Though Umbridge eventually forbids non-approved student groups, Harry Potter and his friends take matters into their own hands. They know learning self-defense is too important a task to be stifled by petty bureaucrats.
Dumbledore, the school's headmaster, works within the system of capricious rules, using them to his advantage as much as possible, until doing so simply becomes impossible. Finally Dumbledore takes the fall to protect his students. Cornelius Fudge, the bungling Minister of Magic, informs Dumbledore, "You will now be escorted back to the Ministry, where you will be formally charged and then sent to Azkaban [prison] to await trial!" Dumbledore's reply is the best line of the book -- indeed of the series -- which is why I can't quote it in a review. It is a riveting scene.
Of course, Umbridge is appointed by the Ministry as the new headmaster. She finds that neither the other teachers nor the students take well to her authority.
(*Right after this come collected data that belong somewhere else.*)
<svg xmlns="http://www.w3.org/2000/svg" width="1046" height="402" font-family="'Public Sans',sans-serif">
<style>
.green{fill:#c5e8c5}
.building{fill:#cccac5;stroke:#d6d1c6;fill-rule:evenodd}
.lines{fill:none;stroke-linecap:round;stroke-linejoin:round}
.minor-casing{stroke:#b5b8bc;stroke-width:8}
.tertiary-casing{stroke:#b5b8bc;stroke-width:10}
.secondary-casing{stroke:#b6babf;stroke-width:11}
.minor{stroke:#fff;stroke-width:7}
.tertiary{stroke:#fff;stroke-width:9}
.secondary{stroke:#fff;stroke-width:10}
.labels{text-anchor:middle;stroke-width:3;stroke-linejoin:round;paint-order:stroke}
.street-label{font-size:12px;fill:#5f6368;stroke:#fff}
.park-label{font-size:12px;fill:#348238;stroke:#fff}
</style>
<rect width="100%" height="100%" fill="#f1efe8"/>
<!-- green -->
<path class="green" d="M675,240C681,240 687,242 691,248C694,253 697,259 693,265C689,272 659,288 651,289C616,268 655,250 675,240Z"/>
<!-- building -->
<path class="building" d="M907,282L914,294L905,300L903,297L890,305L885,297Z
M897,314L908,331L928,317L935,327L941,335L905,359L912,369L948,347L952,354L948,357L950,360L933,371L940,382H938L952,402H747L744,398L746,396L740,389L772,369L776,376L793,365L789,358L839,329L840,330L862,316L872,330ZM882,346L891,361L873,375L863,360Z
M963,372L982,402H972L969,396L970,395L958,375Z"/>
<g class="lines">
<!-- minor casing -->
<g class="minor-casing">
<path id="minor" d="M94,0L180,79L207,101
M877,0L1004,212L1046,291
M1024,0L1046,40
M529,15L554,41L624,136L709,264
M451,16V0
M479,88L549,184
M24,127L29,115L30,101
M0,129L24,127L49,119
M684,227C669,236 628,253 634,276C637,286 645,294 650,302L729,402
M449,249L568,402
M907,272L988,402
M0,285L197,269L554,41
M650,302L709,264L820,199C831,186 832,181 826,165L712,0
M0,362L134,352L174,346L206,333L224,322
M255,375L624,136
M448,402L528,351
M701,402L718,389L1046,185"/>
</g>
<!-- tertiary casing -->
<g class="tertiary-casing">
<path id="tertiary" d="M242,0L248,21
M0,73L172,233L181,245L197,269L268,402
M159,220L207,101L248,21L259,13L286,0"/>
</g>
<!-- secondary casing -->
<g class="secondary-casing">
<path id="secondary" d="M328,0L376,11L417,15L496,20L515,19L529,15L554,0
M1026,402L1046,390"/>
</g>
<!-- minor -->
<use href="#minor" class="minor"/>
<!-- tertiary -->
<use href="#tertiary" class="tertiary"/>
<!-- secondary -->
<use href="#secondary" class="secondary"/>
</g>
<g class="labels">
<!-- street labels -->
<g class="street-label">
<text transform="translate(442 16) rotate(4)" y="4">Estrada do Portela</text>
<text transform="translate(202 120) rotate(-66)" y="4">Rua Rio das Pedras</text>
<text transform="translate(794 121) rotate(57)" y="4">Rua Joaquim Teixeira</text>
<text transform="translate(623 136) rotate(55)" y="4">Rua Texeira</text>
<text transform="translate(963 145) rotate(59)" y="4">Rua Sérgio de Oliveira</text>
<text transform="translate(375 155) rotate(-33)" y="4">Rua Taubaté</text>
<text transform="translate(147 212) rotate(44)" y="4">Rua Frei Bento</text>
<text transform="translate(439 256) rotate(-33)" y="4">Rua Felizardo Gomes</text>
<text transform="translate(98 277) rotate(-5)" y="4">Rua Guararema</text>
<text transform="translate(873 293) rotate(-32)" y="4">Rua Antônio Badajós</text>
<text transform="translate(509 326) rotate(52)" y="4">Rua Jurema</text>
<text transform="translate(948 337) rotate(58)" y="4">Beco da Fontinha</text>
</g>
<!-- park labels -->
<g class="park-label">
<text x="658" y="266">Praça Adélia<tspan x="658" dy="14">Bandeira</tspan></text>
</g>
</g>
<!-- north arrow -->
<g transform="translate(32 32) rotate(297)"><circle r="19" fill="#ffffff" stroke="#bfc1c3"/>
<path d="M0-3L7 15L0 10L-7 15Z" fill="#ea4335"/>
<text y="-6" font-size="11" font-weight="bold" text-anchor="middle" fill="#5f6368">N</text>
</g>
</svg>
Through it all, Harry Potter is growing up. He fails miserably at a date. He discovers some disturbing information about his father and god-father. He also has to deal with his own temper and rashness.
The theme of honesty is developed in the background in some interesting ways. Rowling takes the position that honesty is a moral virtue in the context of normal healthy relationships. But a clever lie to a villain can save the day. That is, one has no moral responsibility to tell the truth to those who would use such knowledge for evil purposes.
If education today is often a bureaucratic disaster, and if some teachers behave rather like Umbridge, Rowling offers complex fiction to entertain, yes, but also to instruct young readers about life, morality, and literature. The real-life order of the phoenix consists of rebels like Rowling who light the fires of independence and strong character in the next generation.